CHINA AND INDIA’S GROWTH

Despite the gloomy outlook, countries in Asia could offset some of the effects of global headwinds by benefiting from China and India’s growth, said Mr Srinivasan, director of the IMF’s Asia and Pacific department.

The two most populous countries in the world are expected to account for about half of all global economic growth this year, according to the IMF.

“China has rebounded – it’s coming along strongly again. But even for a country like China, the longer term prospects have to be addressed through policy reforms,” Mr Srinivasan told CNA’s Asia First on Wednesday.

China’s surprise reopening last December was much faster than anticipated but welcome news to trade partners in the region.

Its projected growth of about 5 per cent this year – albeit moderate – comes on the heels of a dismal 3 per cent in 2022.

“Big increase in the growth forecast for China, a very important player both globally and regionally,” Mr Srinivasan said.

“Our numbers show that for every one percentage point increase in China’s growth, countries in the region grow by 0.3 percentage points over the medium term.”

While the IMF, along with the World Bank and the Asian Development Bank (ADB), slightly downgraded their forecasts for India this year, the nation’s investments and exports are booming, said Mr Srinivasan. 

“We revised our growth forecast for India from 6.1 to 5.9 per cent. That reflects some slowing in consumption. But overall, India is still a relatively bright spot in the world economy.”

He added that how China and India perform over the next few years will have an important bearing on the prospects for Asia.

“If India and China continue to do well, then that’s a big flip for the countries in the region.”

GLOBAL HEADWINDS

Mr Srinivasan said world economies have endured several “shocks” over the past few years, in particular the COVID-19 pandemic, Russia’s invasion of Ukraine, and the cost of living crisis.

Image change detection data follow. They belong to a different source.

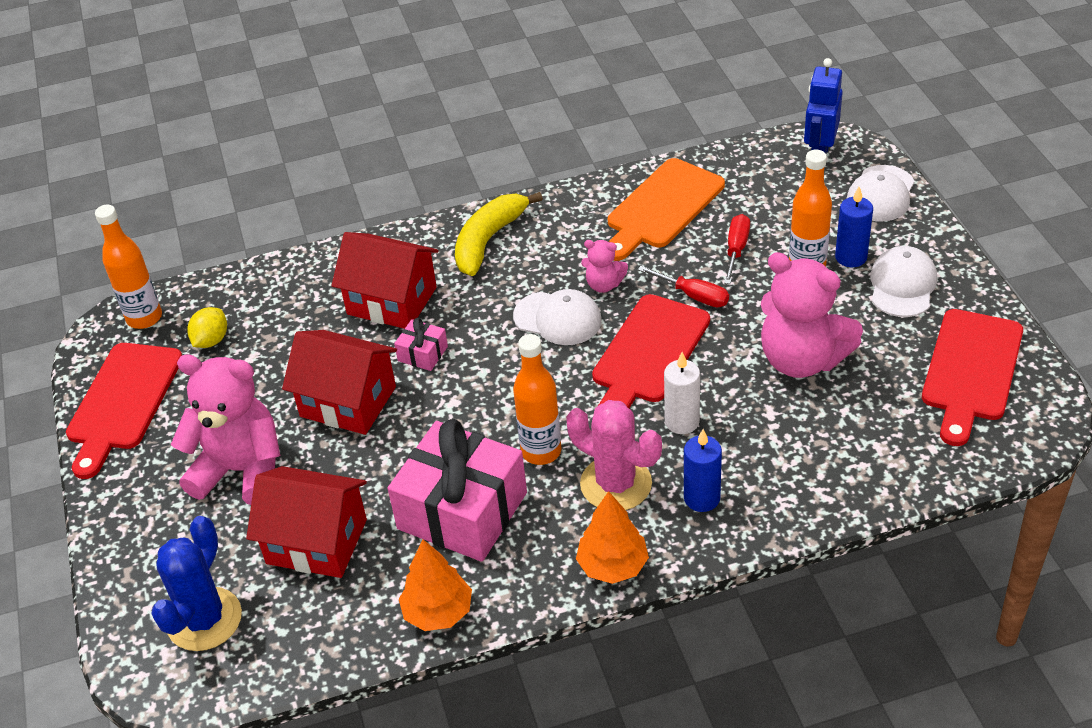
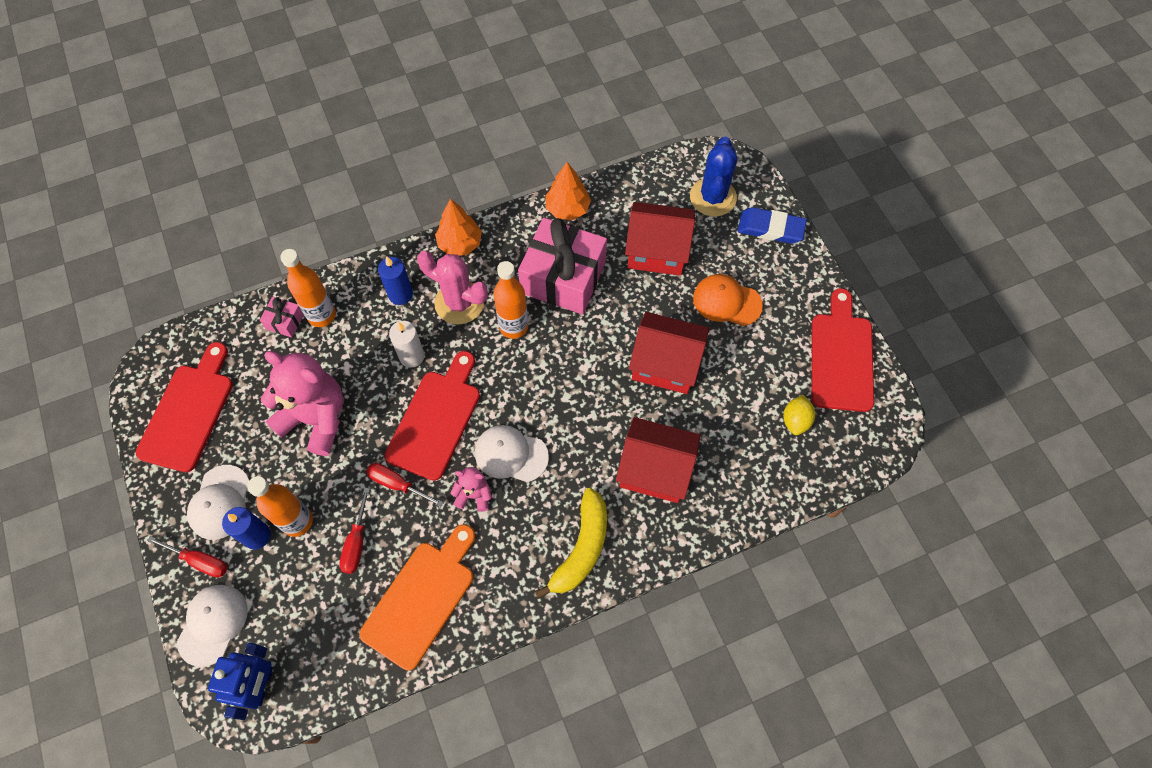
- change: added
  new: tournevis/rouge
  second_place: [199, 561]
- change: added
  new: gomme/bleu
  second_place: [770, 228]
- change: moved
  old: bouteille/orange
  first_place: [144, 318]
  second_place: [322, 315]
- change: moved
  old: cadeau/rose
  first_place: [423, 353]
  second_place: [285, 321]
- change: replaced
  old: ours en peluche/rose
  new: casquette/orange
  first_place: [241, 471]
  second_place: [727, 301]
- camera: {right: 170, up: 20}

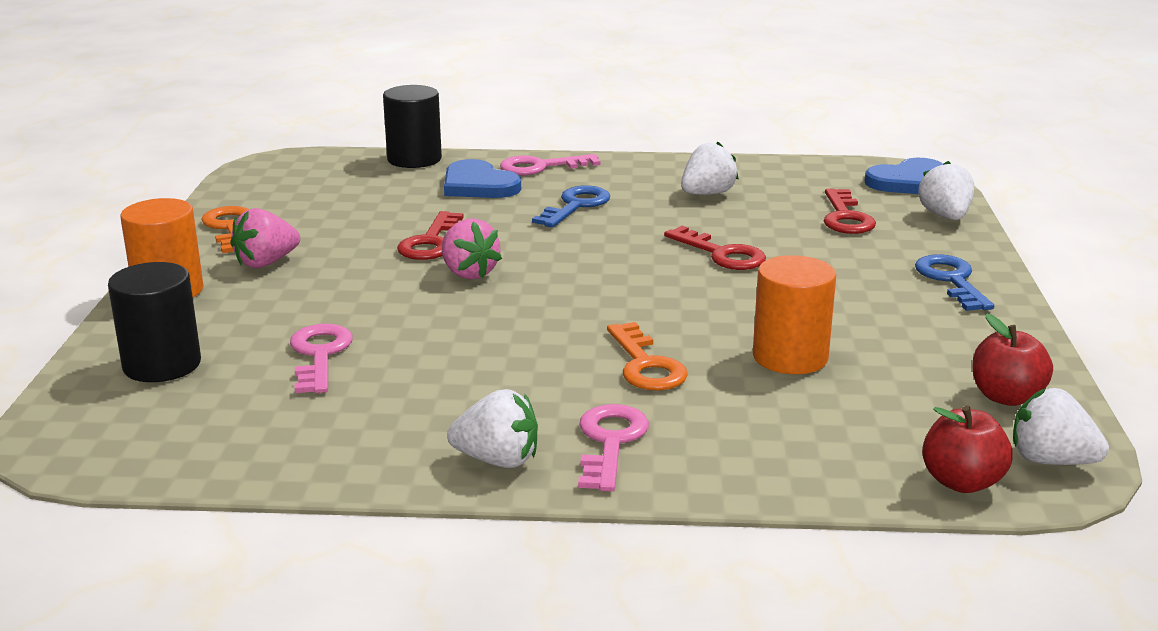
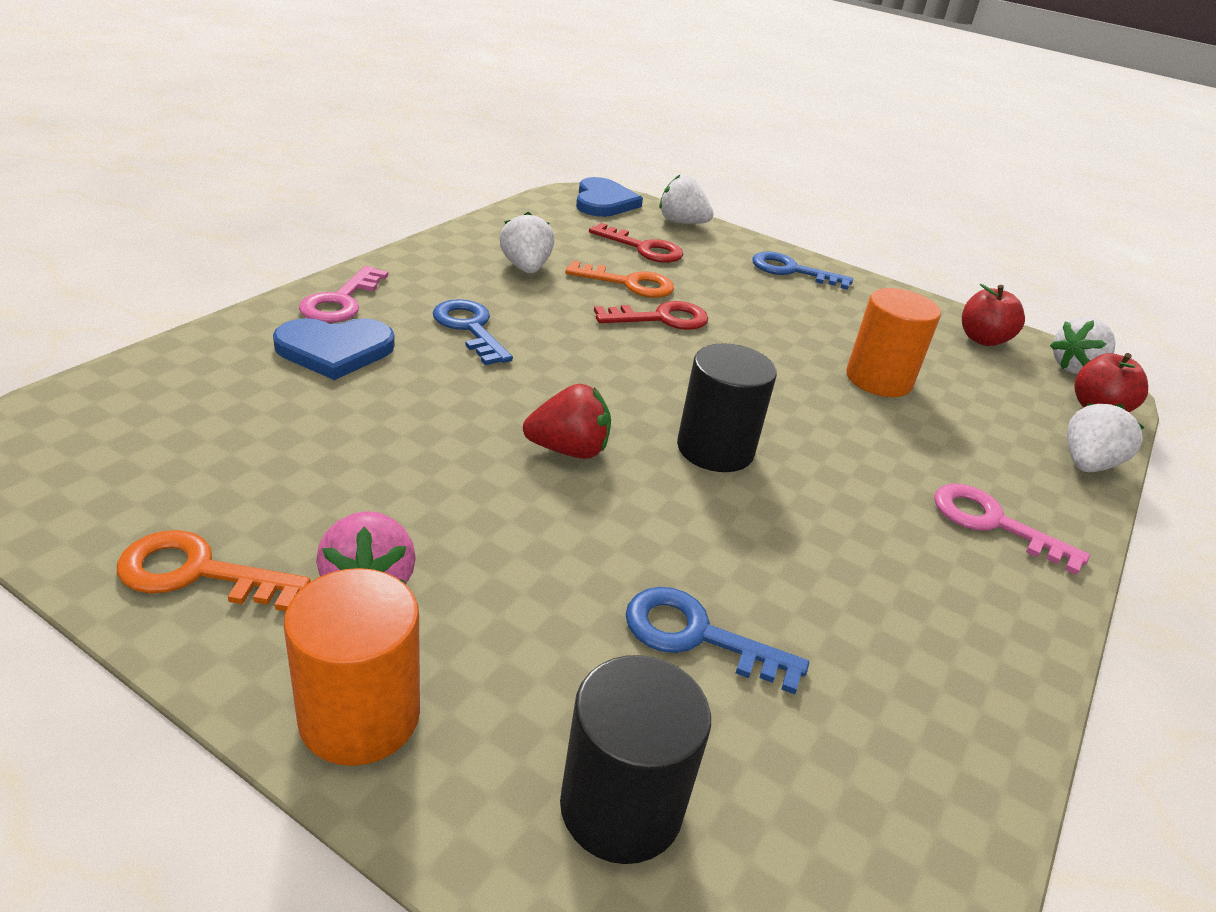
- change: removed
  old: clé/rouge
  first_place: [431, 242]
- change: moved
  old: cylindre/noir
  first_place: [414, 159]
  second_place: [715, 449]
- change: moved
  old: fraise/blanc
  first_place: [498, 460]
  second_place: [1087, 464]
- change: moved
  old: clé/orange
  first_place: [646, 365]
  second_place: [629, 283]
- change: recoloured
  old: clé/rose
  new: clé/bleu
  first_place: [319, 355]
  second_place: [697, 636]
- change: recoloured
  old: fraise/rose
  new: fraise/rouge
  first_place: [468, 273]
  second_place: [569, 450]
- camera: {right: -65, up: 10}

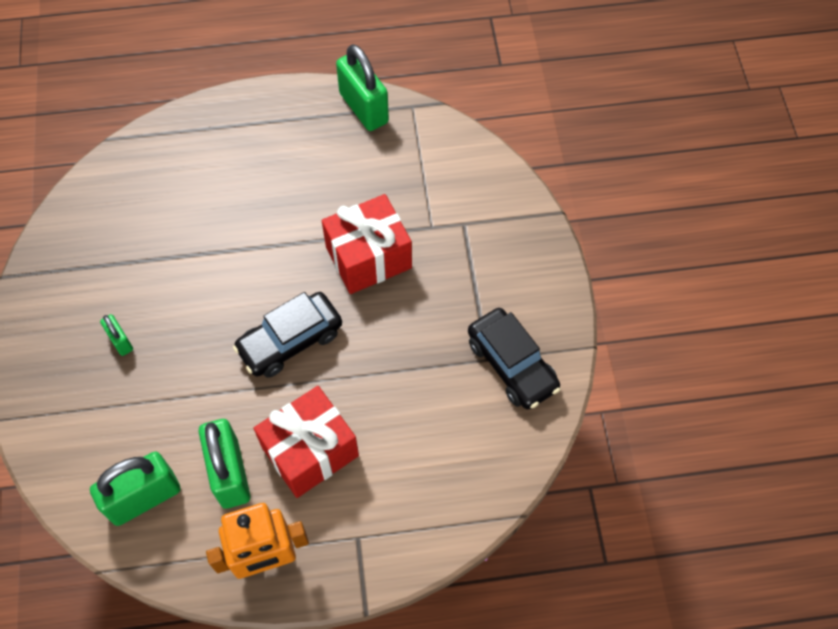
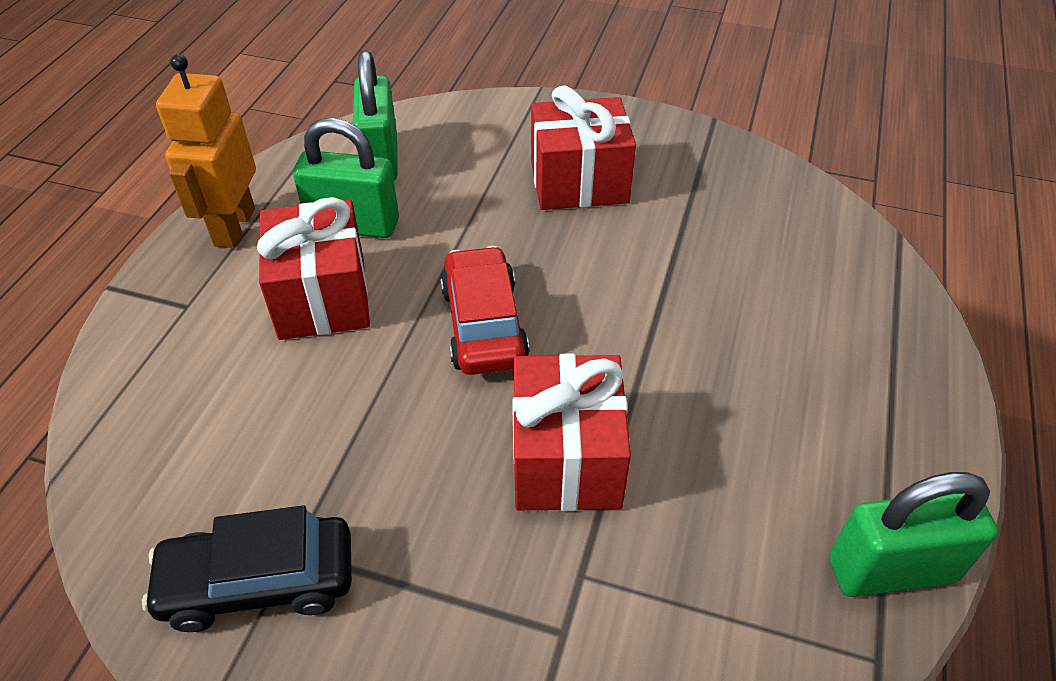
- change: replaced
  old: cadenas/vert
  new: cadeau/rouge
  first_place: [120, 341]
  second_place: [579, 182]
- change: recoloured
  old: voiture/noir
  new: voiture/rouge
  first_place: [290, 341]
  second_place: [484, 324]
- camera: {right: 115, up: -15}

The Fund warned that the recent financial system turmoil could see global output drop to near recessionary levels.

“We are entering a tricky phase, during which economic growth remains low by historical standards,” said Mr Pierre-Olivier Gourinchas, the IMF’s research director. “Financial risks have increased, yet inflation has not decisively turned a corner.”

Asian countries continue to face issues such as a slowdown in external demand from the United States and Europe, and soaring interest rates driven by crippling inflation.

While the direct impact of the banking turmoil in the US and Europe has had a muted impact on Asia, further fallout in the sector could spill over to the region.

“Asian banking systems are pretty well capitalised – their liquidity issues are pretty good,” Mr Srinivasan said.

“But if there is further stress in the banking sector, that could be an important downside risk for our prospects in Asia. We are watching that carefully.”

CLIMATE FUNDING

Mr Srinivasan also spoke about the IMF’s new Resilience and Sustainability Trust (RST) loan during his interview with CNA.

The global lender’s efforts to channel climate funding for lower income countries is gaining traction, with 44 countries having expressed interest.

Bangladesh is among the first nations to secure access to the loans. It is seen as one of the most vulnerable countries to climate change, ranking seventh on the United Nations’ World Climate Risk Index.

The economic relief for Bangladesh could open doors for other countries in the region to seek similar funding.

“The programme provides a fiscal space to address climate challenges … a way to catalyse financing from other partners. It is a big opportunity to address climate challenges head on,” said Mr Srinivasan.

“In Asia, there are many countries which are affected by climate change and natural disasters. The success of the programme in Bangladesh would be a catalyst for other countries to seek recourse to this facility.”